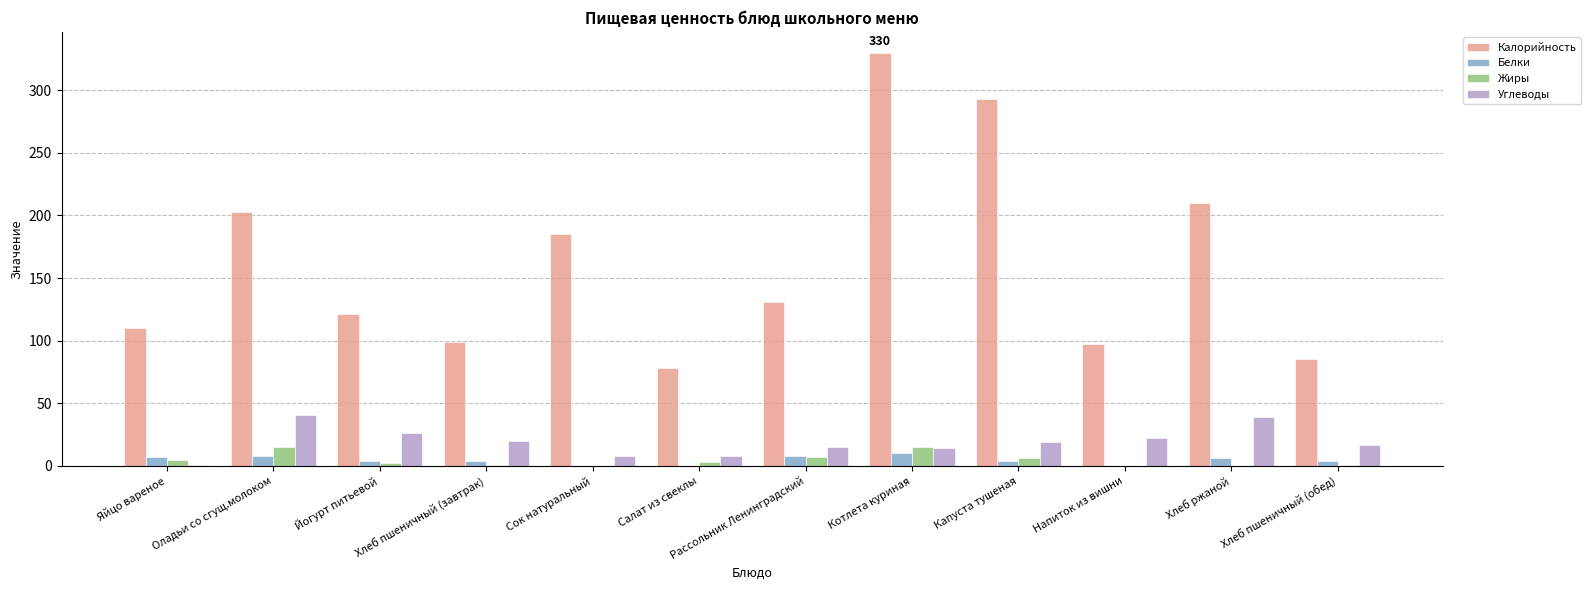

What is the maximum value for Калорийность?

330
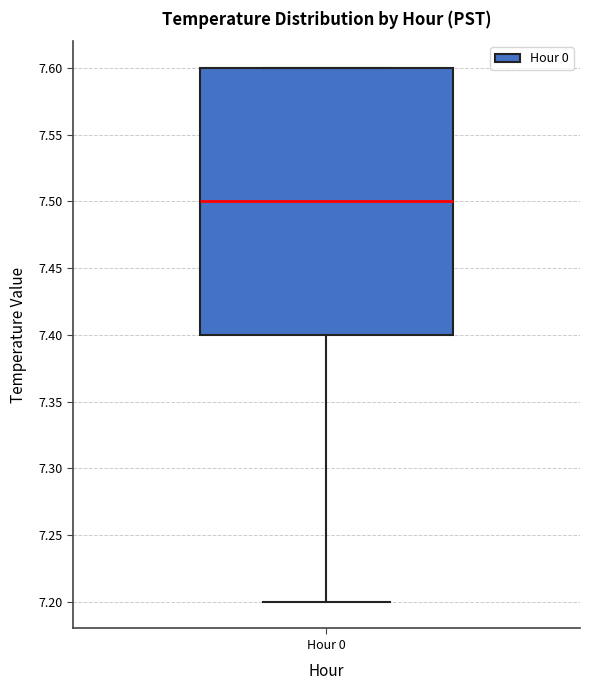

Read this box plot against the y-axis: the position of the median line, the range covered by the box, and the ends of both whiskers. The values are not printed on the chart, so give them approximately, as read against the axis.

median 7.5, box 7.4 to 7.6, whiskers 7.2 to 7.6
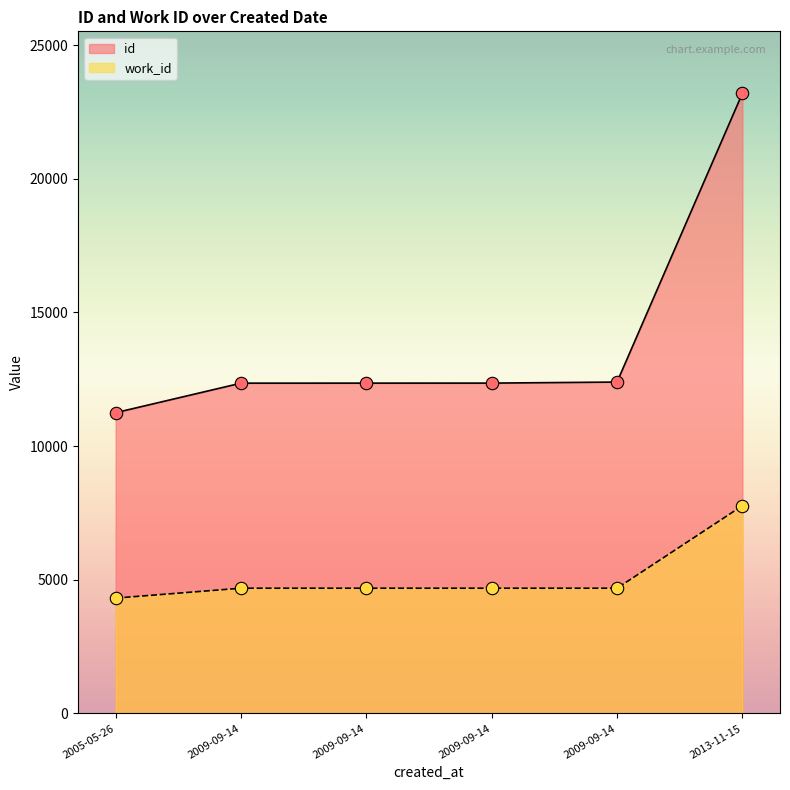

Which series has the largest total across all categories?

id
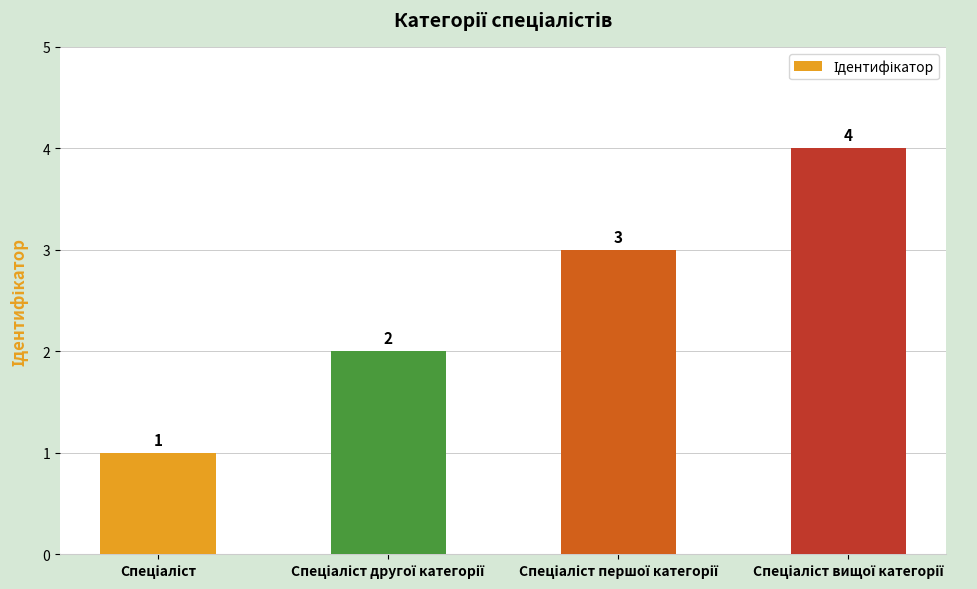

What is the maximum value shown in the chart?

4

• • • • •

Exercise description » Reproduce the text of all the records above verbatim, line for line, omitting the pictures.

Response area »
What is the maximum value for Калорийность?

330

Read this box plot against the y-axis: the position of the median line, the range covered by the box, and the ends of both whiskers. The values are not printed on the chart, so give them approximately, as read against the axis.

median 7.5, box 7.4 to 7.6, whiskers 7.2 to 7.6

Which series has the largest total across all categories?

id

What is the maximum value shown in the chart?

4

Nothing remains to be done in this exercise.